Start a reply to this message. Drag the image file into the editing window to upload it. You can also include text in the reply.

Leave the folder open for now.

Step 2

Do as in Step 1 with this line:

/Library/LaunchAgents

The folder that may open will have the same name, but is not the same, as the one in Step 1. As in that step, the folder may not exist.

Step 3

Repeat with this line:

/Library/LaunchDaemons

This time the folder will be named "LaunchDaemons."

Step 4

Open the Safari preferences window and select the Extensions tab. If any extensions are listed, post a screenshot. If there are no extensions, or if you can't launch Safari, skip this step.

Step 5

If you use the Firefox or Chrome browser, open its extension list and do as in Step 4.

The advice posted here by Kappy is spot-on.

Happy New Year, Steve Thanks for the support.

If you're confused by the dangerous misinformation in this thread, please see below.

...MacUpdate, long considered to be one of the only remaining trustworthy download aggregation sites for the Mac, has succumbed to the same plague that has ruined most of the others: adware. ...

Download.com (formerly VersionTracker) and Softonic have both been engaging in this kind of behavior for some time, and for this reason, Mac experts have been recommending against the use of such sites. Although it’s generally recommended to only download software from the developer’s site (such as skype.com in the case of Skype), some have continued to recommend MacUpdate, which hasn’t engaged in such behavior… until now. It appears MacUpdate may need to be added to the boycott list.

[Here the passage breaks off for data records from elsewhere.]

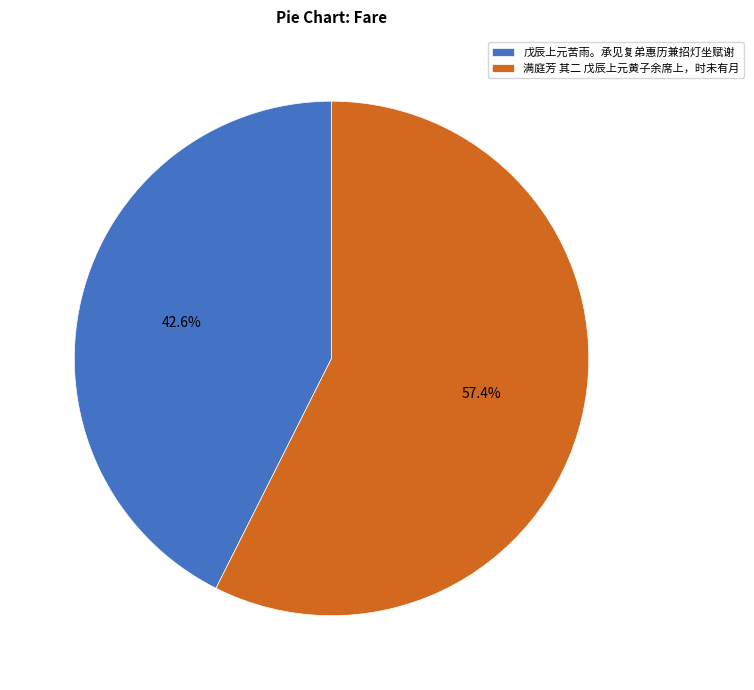

How many segments does this pie chart have?

2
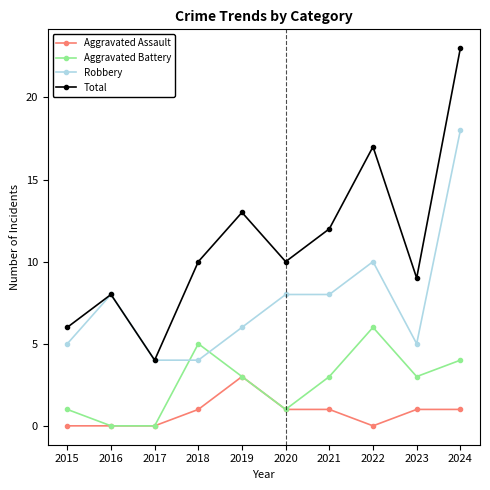

Count the Aggravated Battery values in the range 1 to 4.

6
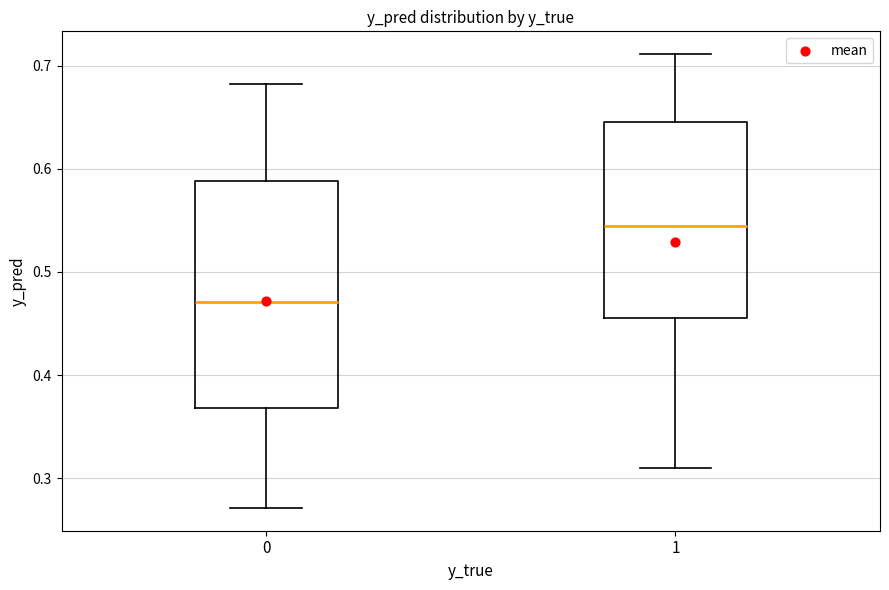

Reading left to right, transcribe this box plot: for each box, give where its median line is, the range the box spans, and where its two whiskers end, as read against the y-axis. The values are not printed on the chart, so give them approximately, as read against the axis.

0: median 0.47, box 0.37 to 0.59, whiskers 0.27 to 0.68
1: median 0.54, box 0.46 to 0.65, whiskers 0.31 to 0.71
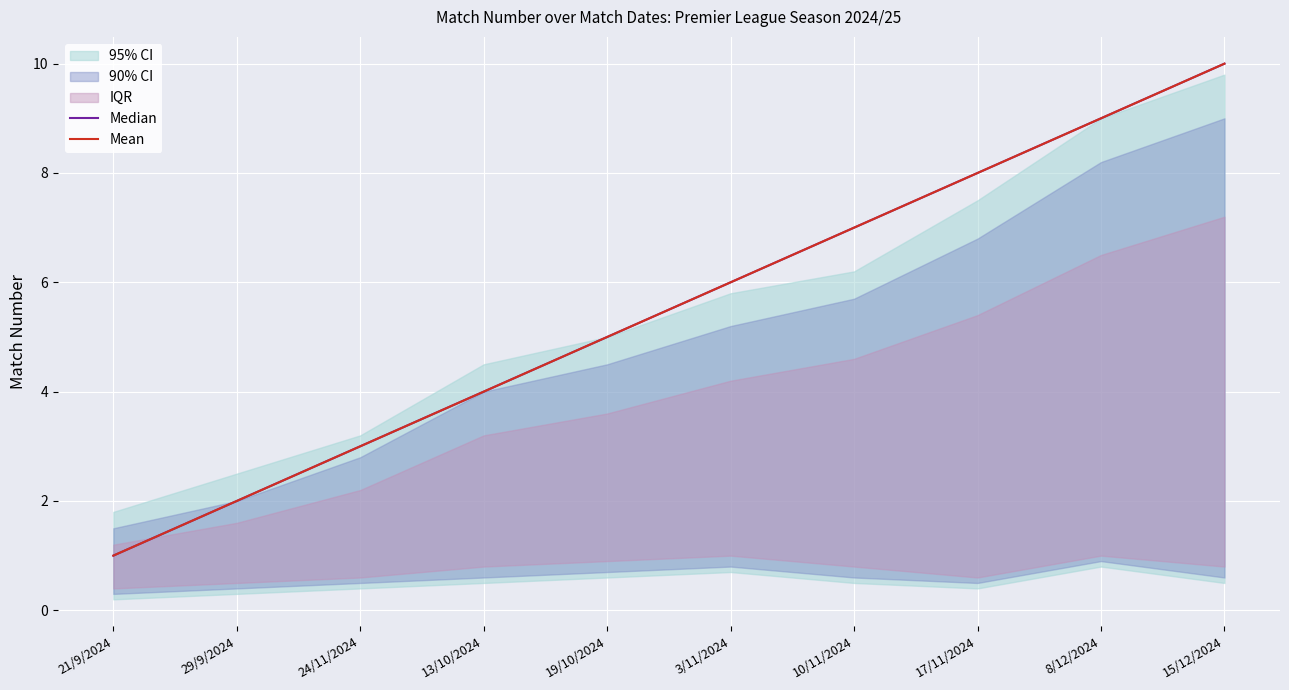

Is the value of Median at 3/11/2024 greater than the value of Mean at 15/12/2024?

No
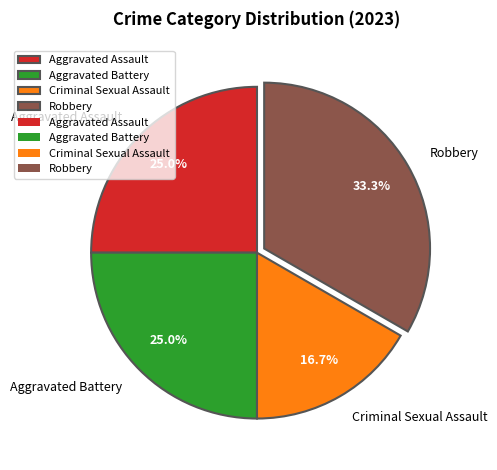

What is the total percentage of Criminal Sexual Assault and Robbery?

50.0%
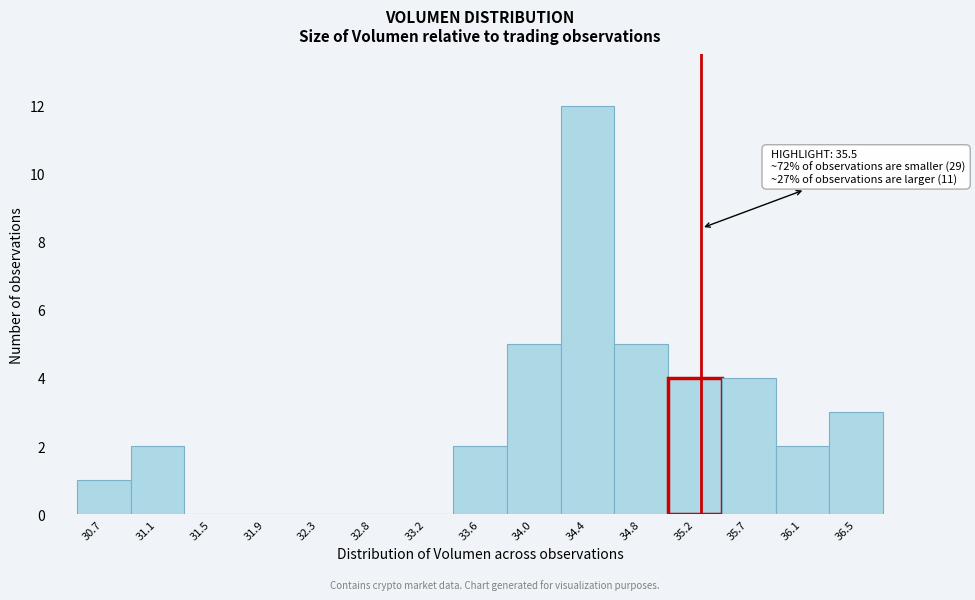

Reading left to right, what are all the values shown in this chart?

30.7=1	31.1=2	31.5=0	31.9=0	32.3=0	32.8=0	33.2=0	33.6=2	34.0=5	34.4=12	34.8=5	35.2=4	35.7=4	36.1=2	36.5=3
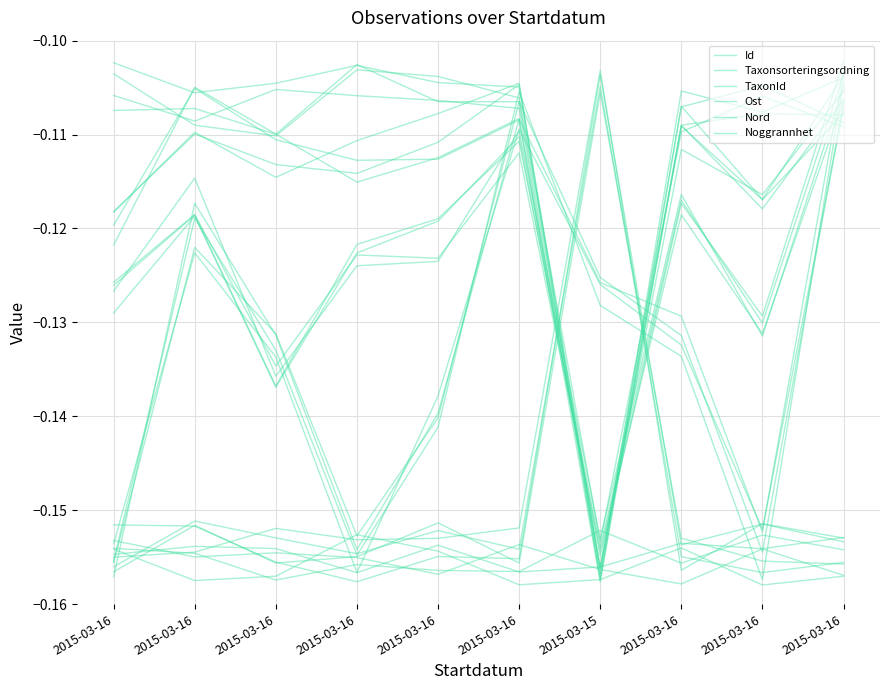

Between 2015-03-16 and 2015-03-16, which is larger?

2015-03-16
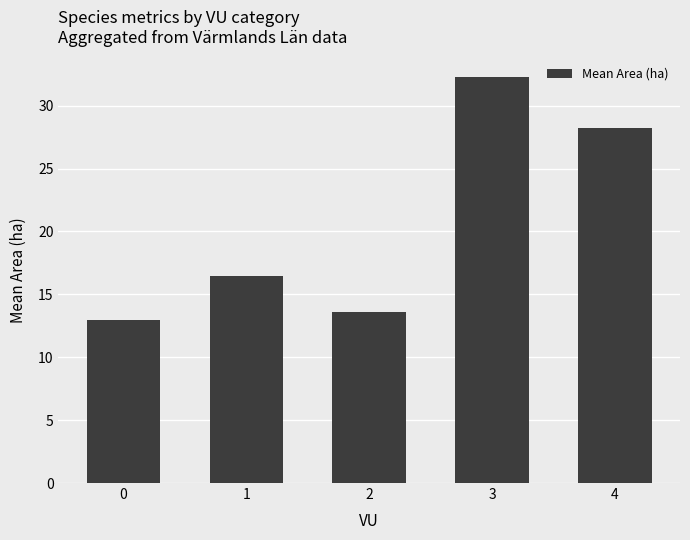

How many bars are there in total?

5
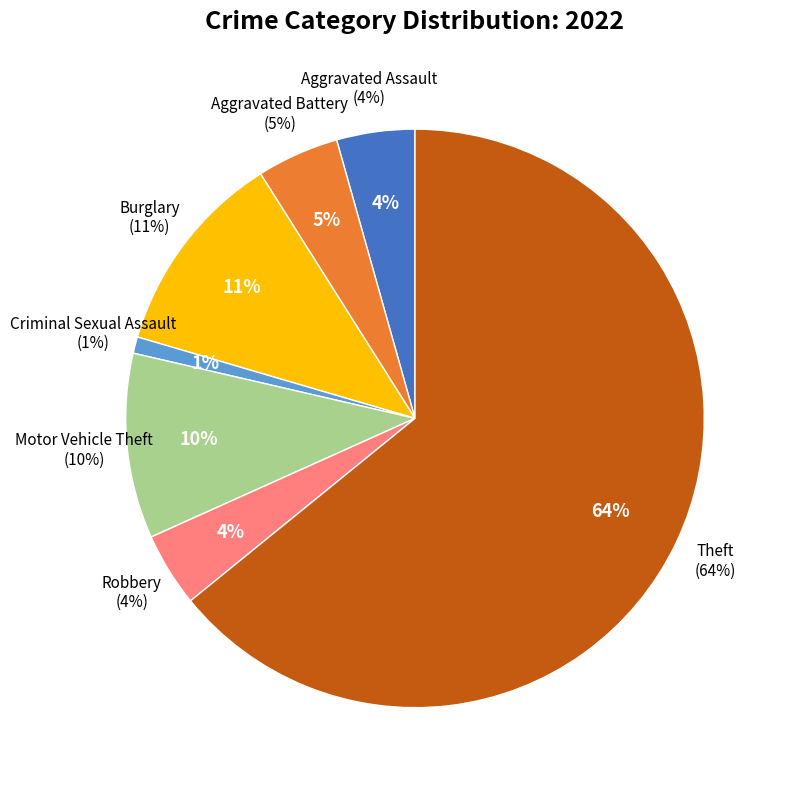

Is it true that Aggravated Assault is 1% of the pie?

False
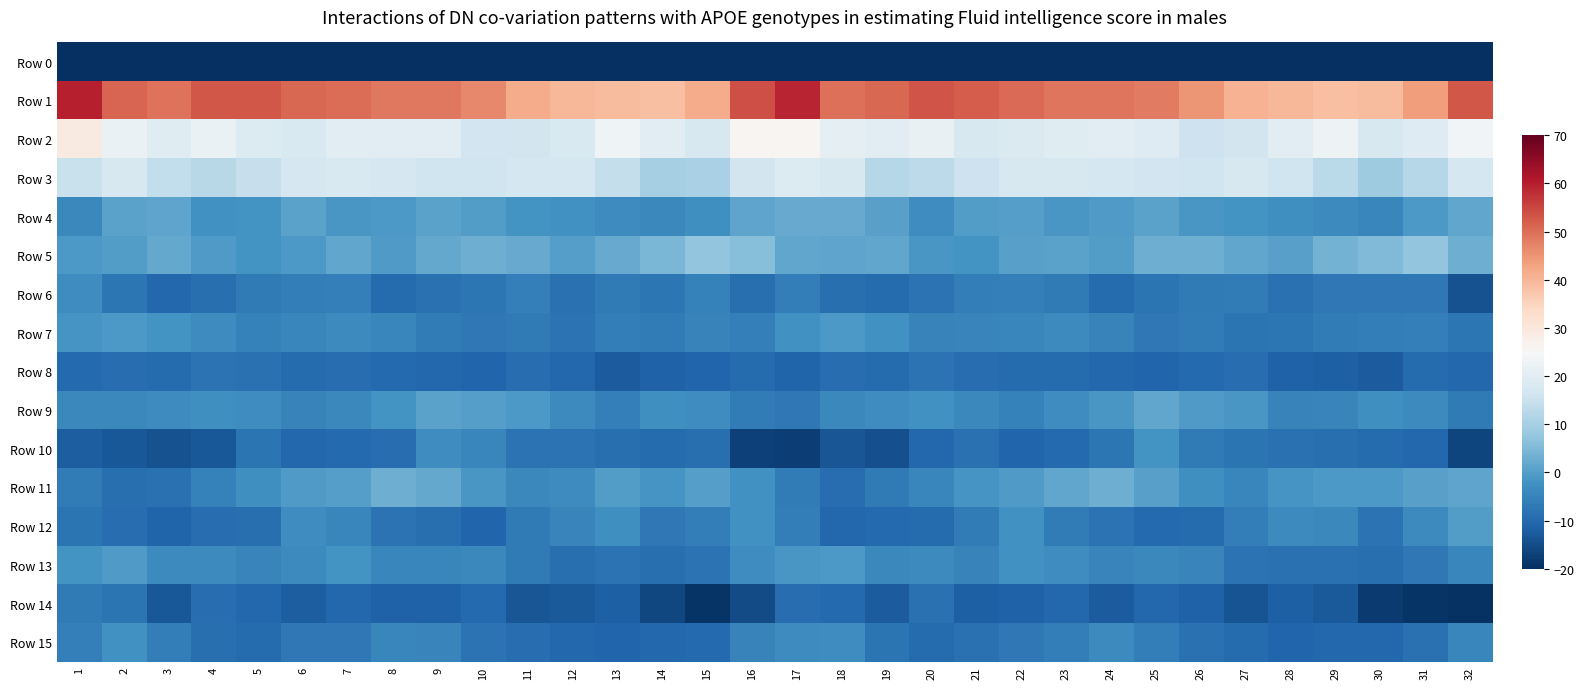

Which label corresponds to the largest value in the chart?

1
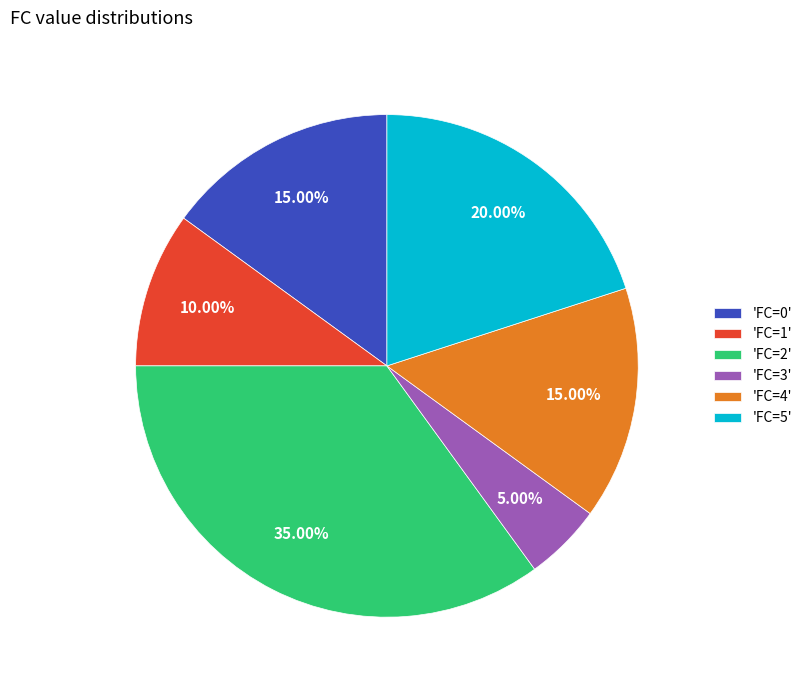

How many segments does this pie chart have?

6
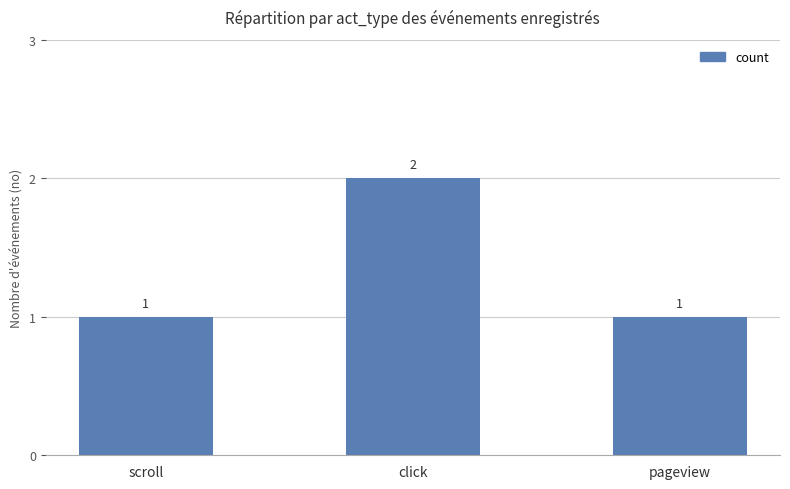

How many data points are above 1?

1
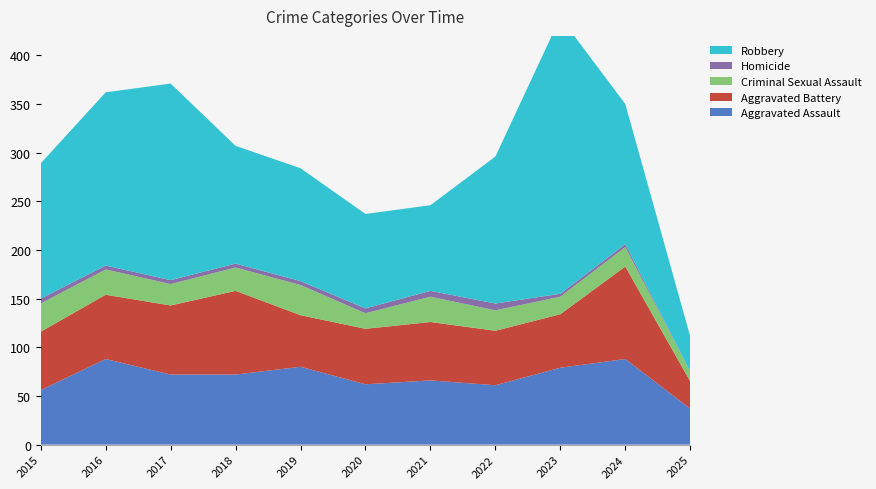

Reading left to right, extract all data points from this chart.

Aggravated Assault: 56	88	72	72	80	62	66	61	79	88	37
Aggravated Battery: 60	66	71	86	53	57	60	56	55	95	28
Criminal Sexual Assault: 29	26	22	24	31	16	26	21	18	20	10
Homicide: 5	4	4	4	4	5	6	7	3	3	0
Robbery: 139	178	202	121	116	97	88	151	284	144	36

The oft-repeated advice for those looking for software to download bears repeating once again: only download apps from the Mac App Store or from the official developer’s website.

Has MacUpdate fallen to the adware plague?

MacUpdate is bundling adware with some third-party apps, without the permission of the developers of those apps, and is no longer to be trusted. ... A free MacUpdate account does not protect you from the adware installers.

Is Utorrent a virus?

Any time. Always happy to steer users away from questionable or misleading advice.

Happy New Year to you as well!

I only ever download apps directly from vendor sites.  I do check

Macupdate and Download.com for any new stuff or updates

to current items.  Sometimes to search for some specialty app

that I may need, just to get the info for were it is from.  But that is it.

I never download from them.  Also, so far have not got anything

"injected" from them from just browsing.

Even without adware, it is quite possible to get infected apps and

fraudulent links from these sites, though at this point not common (yet).

I agree with the others here, only download directly from vendors.

Also, when looking at downloading/purchasing a new app, do a little investigation

of the vendor itself.  Some vendors will download additional "crapware" with their

app and install anonymously, though some will actually ask you if you want to

install it.  A little homework goes a long way.

Linc Davis wrote:

 

Don't use any kind of "anti-virus" or "anti-malware" product on a Mac. There is never a need for it, and relying on it for protection makes you more vulnerable to attack, not less.

Apple in their OFFICIAL documentation does condone the use of AV applications making this statement in conflict with OFFICIAL Apple policy.

https://support.apple.com/en-us/HT201675

The best course of action the user should take is to download Malwarebytes for Mac:

https://www.malwarebytes.org/antimalware/mac/

Is faster, simpler and more comprehensive than any other approach to adware/malware removal.

Ciao.

To avoid such downloads from MU just create a free membership account.

Exactly. I created a free account with them years ago. I can download items from them at any time and I never get adware with my downloads. Why they make that distinction, I don't know. Other than it gets you on their email lists and you get advertising for their site that way. But they are even good about that and don't deluge the user with email notices. I only see emails from MacUpdate about once a week. Unlike some other businesses that will send out as many as six a day.